REQUIRED ACTION: Copy the data that follows exactly. Include no pictures.
================
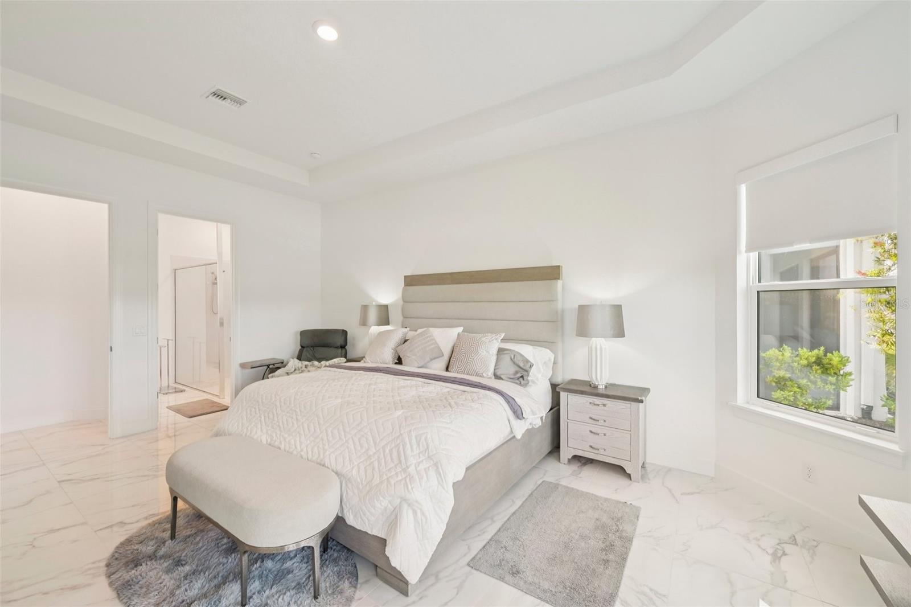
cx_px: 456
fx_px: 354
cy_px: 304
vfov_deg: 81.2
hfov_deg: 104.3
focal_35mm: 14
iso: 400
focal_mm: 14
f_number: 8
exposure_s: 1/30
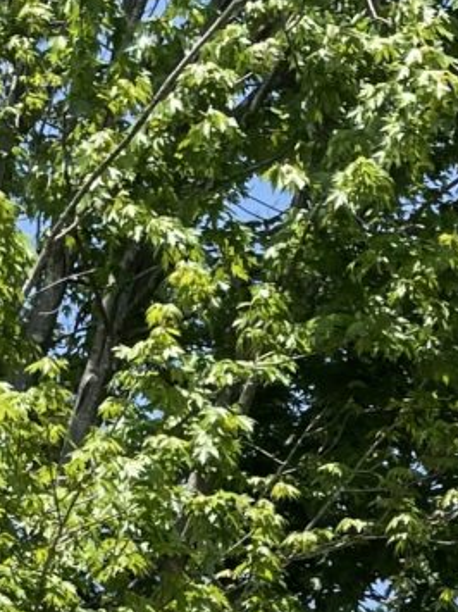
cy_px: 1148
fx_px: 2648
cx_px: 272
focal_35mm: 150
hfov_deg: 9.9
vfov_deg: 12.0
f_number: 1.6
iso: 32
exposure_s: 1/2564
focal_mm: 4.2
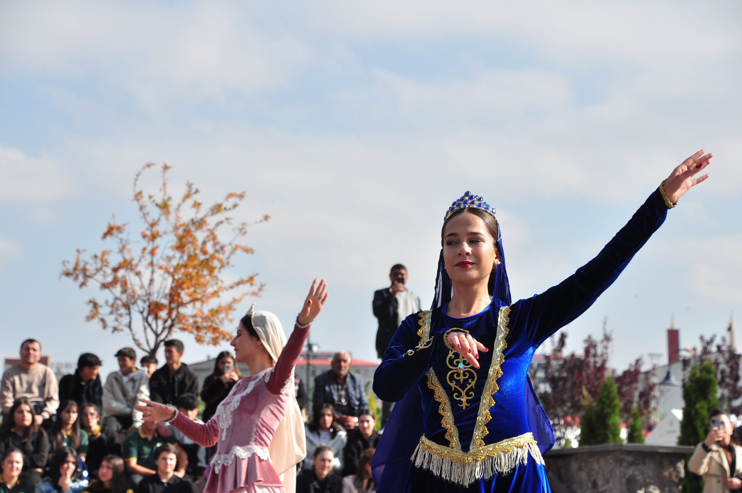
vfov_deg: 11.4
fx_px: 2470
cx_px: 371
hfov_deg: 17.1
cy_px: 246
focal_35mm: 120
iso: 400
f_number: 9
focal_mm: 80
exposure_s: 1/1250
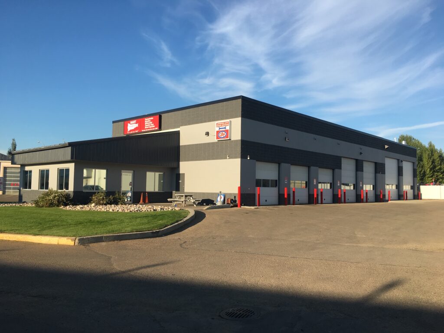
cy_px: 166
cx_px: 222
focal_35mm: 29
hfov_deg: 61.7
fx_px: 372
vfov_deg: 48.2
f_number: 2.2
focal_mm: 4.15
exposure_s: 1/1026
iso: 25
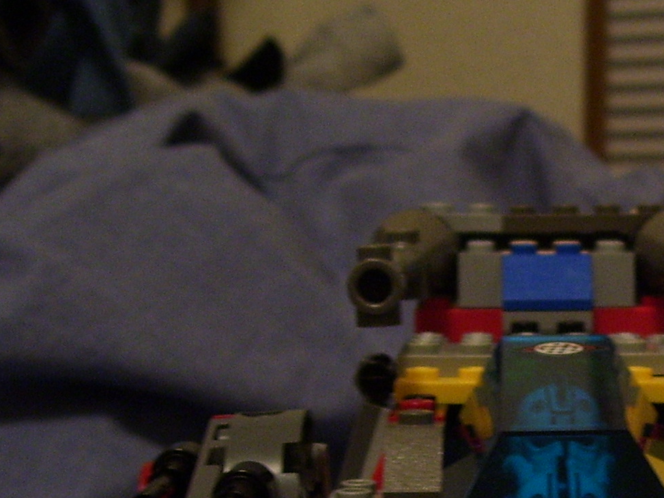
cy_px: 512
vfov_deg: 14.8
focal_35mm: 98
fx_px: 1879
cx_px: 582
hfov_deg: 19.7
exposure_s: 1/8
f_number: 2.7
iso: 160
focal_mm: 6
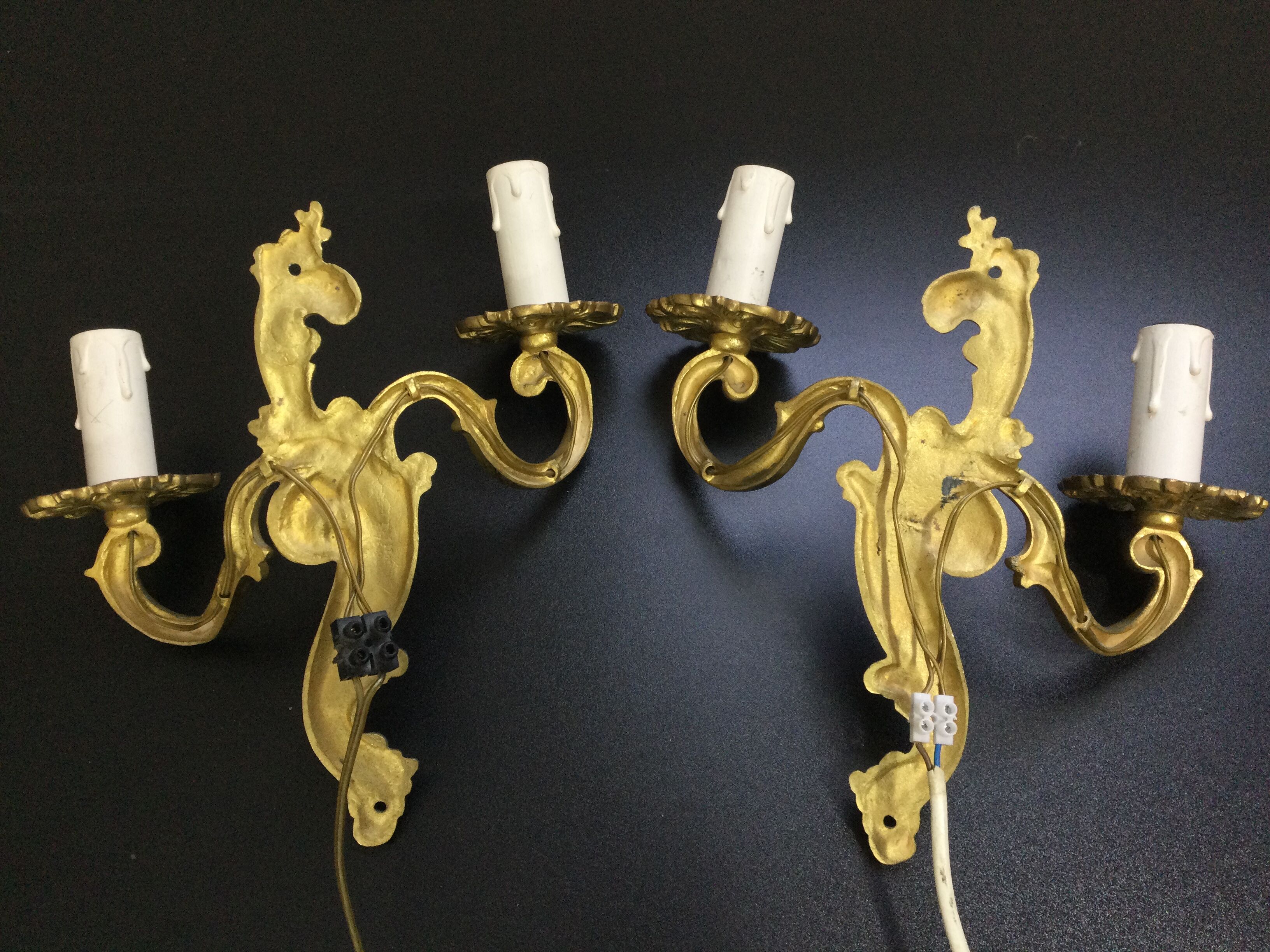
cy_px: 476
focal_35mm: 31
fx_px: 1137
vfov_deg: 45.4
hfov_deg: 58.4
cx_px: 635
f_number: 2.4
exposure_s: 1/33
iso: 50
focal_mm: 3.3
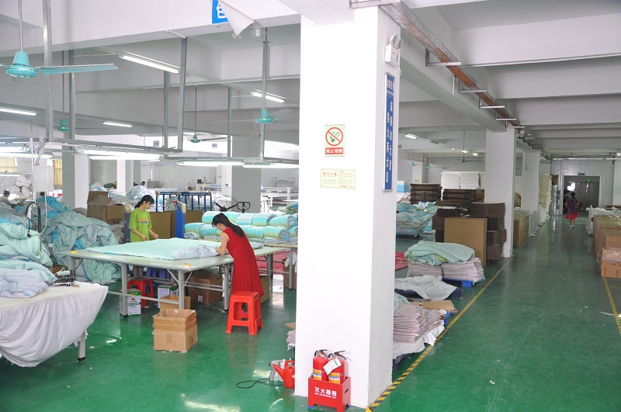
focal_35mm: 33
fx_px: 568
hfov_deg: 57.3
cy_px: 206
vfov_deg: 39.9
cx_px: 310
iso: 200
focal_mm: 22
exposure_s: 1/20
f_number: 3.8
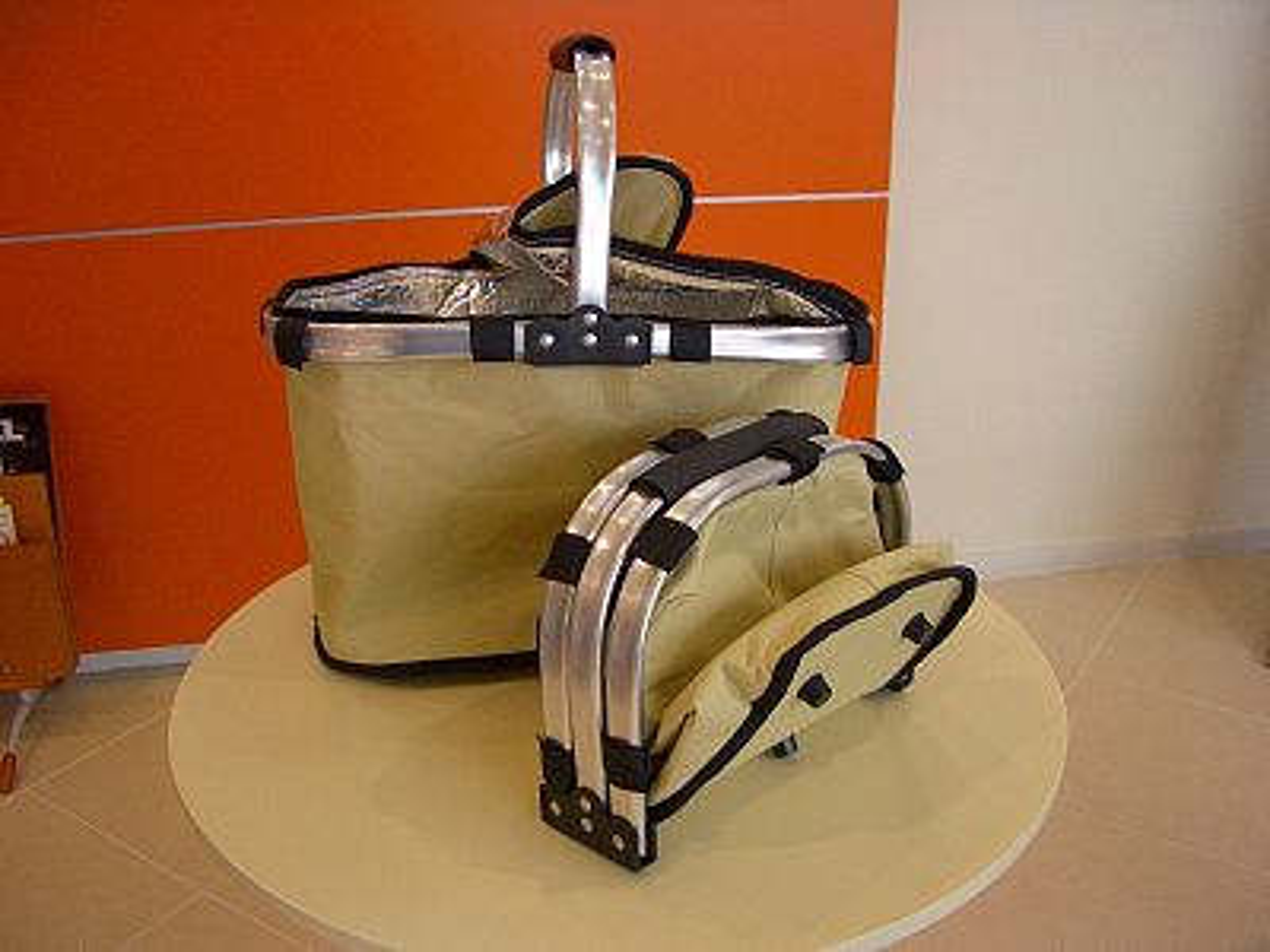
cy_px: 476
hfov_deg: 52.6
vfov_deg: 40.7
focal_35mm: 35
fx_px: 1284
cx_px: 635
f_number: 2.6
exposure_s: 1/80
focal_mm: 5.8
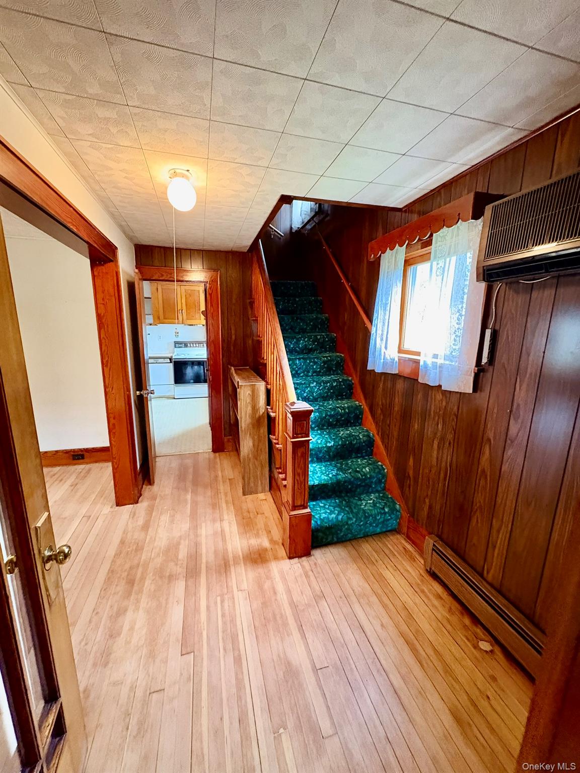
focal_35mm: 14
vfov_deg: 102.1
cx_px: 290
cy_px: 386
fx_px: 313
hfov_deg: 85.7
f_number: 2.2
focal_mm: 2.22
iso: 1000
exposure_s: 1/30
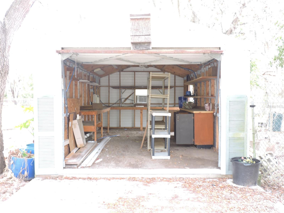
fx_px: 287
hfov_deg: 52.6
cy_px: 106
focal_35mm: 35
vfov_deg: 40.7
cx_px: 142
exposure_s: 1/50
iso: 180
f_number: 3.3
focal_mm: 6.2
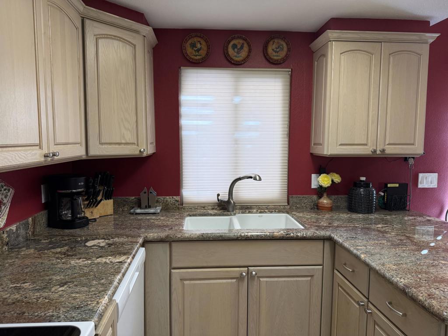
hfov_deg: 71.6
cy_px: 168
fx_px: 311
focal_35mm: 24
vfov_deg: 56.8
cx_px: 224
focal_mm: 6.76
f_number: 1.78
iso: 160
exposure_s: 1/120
================
FINISHED EXERCISE:
cx_px: 456
fx_px: 354
cy_px: 304
vfov_deg: 81.2
hfov_deg: 104.3
focal_35mm: 14
iso: 400
focal_mm: 14
f_number: 8
exposure_s: 1/30
cy_px: 1148
fx_px: 2648
cx_px: 272
focal_35mm: 150
hfov_deg: 9.9
vfov_deg: 12.0
f_number: 1.6
iso: 32
exposure_s: 1/2564
focal_mm: 4.2
vfov_deg: 11.4
fx_px: 2470
cx_px: 371
hfov_deg: 17.1
cy_px: 246
focal_35mm: 120
iso: 400
f_number: 9
focal_mm: 80
exposure_s: 1/1250
cy_px: 166
cx_px: 222
focal_35mm: 29
hfov_deg: 61.7
fx_px: 372
vfov_deg: 48.2
f_number: 2.2
focal_mm: 4.15
exposure_s: 1/1026
iso: 25
cy_px: 512
vfov_deg: 14.8
focal_35mm: 98
fx_px: 1879
cx_px: 582
hfov_deg: 19.7
exposure_s: 1/8
f_number: 2.7
iso: 160
focal_mm: 6
cy_px: 476
focal_35mm: 31
fx_px: 1137
vfov_deg: 45.4
hfov_deg: 58.4
cx_px: 635
f_number: 2.4
exposure_s: 1/33
iso: 50
focal_mm: 3.3
focal_35mm: 33
fx_px: 568
hfov_deg: 57.3
cy_px: 206
vfov_deg: 39.9
cx_px: 310
iso: 200
focal_mm: 22
exposure_s: 1/20
f_number: 3.8
cy_px: 476
hfov_deg: 52.6
vfov_deg: 40.7
focal_35mm: 35
fx_px: 1284
cx_px: 635
f_number: 2.6
exposure_s: 1/80
focal_mm: 5.8
focal_35mm: 14
vfov_deg: 102.1
cx_px: 290
cy_px: 386
fx_px: 313
hfov_deg: 85.7
f_number: 2.2
focal_mm: 2.22
iso: 1000
exposure_s: 1/30
fx_px: 287
hfov_deg: 52.6
cy_px: 106
focal_35mm: 35
vfov_deg: 40.7
cx_px: 142
exposure_s: 1/50
iso: 180
f_number: 3.3
focal_mm: 6.2
hfov_deg: 71.6
cy_px: 168
fx_px: 311
focal_35mm: 24
vfov_deg: 56.8
cx_px: 224
focal_mm: 6.76
f_number: 1.78
iso: 160
exposure_s: 1/120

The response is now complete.